YB: The Alooma Platform enables organizations to connect their disparate data silos in real time, for increased agility, decision-making and ability to compete.

PYMNTS: How does your business overlap with the payment processing or retail/e-merchant world?

YB: Our users are using Alooma to get real-time data from payment processing platforms, alerts on chargebacks or failed charges and aggregate business metrics.

PYMNTS: What’s the company culture like?

YB: We work hard to bring work-life balance to the typical startup lifestyle.

Since the company was founded, Alooma has always been centered on customers’ needs, from sales, to engineering and marketing. We thrive on customer input and our support organization maintains regular communication via Slack.

Our Redwood City office in Silicon Valley offers flexible work hours and days off to support a work-life balance. Teamwork and collaboration are the norm. We have an open kitchen stacked with food and snacks, indoor and outdoor games for rejuvenation, and open communication to foster transparency.

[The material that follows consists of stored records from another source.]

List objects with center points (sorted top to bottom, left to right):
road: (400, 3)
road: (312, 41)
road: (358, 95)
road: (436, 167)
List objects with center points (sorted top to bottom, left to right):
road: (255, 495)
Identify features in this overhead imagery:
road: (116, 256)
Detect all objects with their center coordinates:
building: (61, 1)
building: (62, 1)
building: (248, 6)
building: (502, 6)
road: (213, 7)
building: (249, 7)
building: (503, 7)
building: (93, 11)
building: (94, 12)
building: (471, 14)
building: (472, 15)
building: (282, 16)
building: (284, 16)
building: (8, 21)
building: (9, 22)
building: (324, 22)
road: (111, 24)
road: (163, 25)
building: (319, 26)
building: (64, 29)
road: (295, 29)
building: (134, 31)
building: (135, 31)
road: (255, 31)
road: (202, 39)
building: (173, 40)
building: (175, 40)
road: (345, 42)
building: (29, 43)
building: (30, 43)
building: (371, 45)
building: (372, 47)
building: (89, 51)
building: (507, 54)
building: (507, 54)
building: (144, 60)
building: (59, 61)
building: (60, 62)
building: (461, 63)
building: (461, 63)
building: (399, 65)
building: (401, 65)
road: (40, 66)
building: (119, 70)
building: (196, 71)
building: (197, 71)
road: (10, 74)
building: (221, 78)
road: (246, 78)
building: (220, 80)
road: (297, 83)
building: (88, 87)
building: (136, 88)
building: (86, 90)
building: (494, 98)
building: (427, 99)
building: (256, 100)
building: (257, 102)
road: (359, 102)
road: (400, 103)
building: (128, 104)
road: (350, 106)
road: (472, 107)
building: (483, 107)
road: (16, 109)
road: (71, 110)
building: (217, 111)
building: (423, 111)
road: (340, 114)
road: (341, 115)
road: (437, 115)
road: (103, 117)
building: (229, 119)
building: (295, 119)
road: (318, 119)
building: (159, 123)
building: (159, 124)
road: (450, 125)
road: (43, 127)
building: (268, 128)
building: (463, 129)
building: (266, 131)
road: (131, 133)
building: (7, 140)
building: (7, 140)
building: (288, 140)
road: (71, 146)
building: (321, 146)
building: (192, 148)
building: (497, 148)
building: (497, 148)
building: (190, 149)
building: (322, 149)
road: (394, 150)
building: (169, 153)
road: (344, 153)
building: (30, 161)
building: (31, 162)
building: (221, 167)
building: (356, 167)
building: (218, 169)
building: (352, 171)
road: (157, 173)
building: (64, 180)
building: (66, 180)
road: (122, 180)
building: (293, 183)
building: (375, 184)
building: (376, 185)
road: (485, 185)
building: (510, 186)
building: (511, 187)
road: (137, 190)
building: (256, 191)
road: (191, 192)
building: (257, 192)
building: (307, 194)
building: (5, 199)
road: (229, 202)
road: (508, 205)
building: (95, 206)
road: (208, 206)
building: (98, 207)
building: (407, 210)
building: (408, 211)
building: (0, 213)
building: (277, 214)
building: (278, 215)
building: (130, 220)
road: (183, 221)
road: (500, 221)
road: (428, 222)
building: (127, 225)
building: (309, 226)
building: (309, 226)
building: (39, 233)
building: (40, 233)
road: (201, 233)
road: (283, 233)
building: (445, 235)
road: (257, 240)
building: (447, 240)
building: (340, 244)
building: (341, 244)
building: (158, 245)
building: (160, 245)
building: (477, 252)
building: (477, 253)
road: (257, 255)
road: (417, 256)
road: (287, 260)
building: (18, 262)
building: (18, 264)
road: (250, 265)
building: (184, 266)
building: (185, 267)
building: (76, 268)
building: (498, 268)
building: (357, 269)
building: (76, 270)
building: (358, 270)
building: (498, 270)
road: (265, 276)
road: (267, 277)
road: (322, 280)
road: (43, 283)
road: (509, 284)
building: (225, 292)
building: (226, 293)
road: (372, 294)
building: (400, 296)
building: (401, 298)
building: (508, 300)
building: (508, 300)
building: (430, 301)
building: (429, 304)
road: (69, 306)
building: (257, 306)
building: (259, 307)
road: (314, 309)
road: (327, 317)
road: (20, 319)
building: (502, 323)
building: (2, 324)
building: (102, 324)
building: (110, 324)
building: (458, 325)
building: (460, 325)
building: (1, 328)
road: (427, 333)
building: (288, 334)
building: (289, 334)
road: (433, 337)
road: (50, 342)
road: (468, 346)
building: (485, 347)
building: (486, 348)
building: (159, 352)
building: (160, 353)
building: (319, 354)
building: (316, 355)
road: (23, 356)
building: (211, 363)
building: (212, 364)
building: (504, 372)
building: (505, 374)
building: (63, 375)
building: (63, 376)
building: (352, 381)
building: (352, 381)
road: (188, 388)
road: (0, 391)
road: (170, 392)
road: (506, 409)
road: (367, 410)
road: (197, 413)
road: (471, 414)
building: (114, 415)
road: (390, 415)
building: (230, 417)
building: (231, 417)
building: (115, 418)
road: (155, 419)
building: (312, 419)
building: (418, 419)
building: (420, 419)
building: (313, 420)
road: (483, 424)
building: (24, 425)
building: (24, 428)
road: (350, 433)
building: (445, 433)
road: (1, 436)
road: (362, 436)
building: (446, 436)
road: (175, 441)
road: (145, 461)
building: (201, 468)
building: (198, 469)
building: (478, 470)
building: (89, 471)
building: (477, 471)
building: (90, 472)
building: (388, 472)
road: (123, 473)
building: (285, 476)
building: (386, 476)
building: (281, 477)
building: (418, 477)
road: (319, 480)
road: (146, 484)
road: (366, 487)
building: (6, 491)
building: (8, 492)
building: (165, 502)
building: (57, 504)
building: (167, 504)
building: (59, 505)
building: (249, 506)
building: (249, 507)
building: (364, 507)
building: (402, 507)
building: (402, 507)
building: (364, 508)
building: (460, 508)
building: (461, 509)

With the fast growth the company is experiencing, our mantra is work hard, play hard and have fun.

PYMNTS: To what do you attribute your success over the years?

YB: We experiment, make data-driven decisions and wake up every day excited to take on the next challenge and move Alooma forward.

PYMNTS: Looking back since founding, what has been the proudest moment for the organization?

YB: After two months of working with Invoice2go (one of Alooma’s first customers), we spoke with them and found out they had connected over 30 different data sources during that time and truly transformed their data-driven culture.

PYMNTS: Can you give me some personnel growth numbers?

YB: We started with three founders and have grown 1,150 percent in 36 months to over 40 employees. Today, there are more than 60 paid subscribers to the Alooma product.

PYMNTS: What is next? What does the future look like?

YB: First, enterprises will move their data center infrastructures from on-premises to the cloud at a faster rate in order to take advantage of its unlimited, on-demand storage and compute cycles. This allows companies to increase agility and speed.

Second, more and more retail companies will deploy the infrastructures and capabilities needed to use real-time data as a competitive weapon. A good example is Uber’s real-time pricing models, that charge riders higher fees when demand spikes.

Third, in order to support real-time data, enterprises will accelerate the transition from batch data uploads and instead continuously stream data to their data warehouses.

PYMNTS: Biggest hurdle? How did the company overcome?

YB: Scaling. Whether it is the product, individual team, and/or the company in general – scaling has been our biggest hurdle, but we experiment, adjust and work together to overcome scaling obstacles. We don’t see that as a hurdle that will ever truly go away, which is a good problem to have.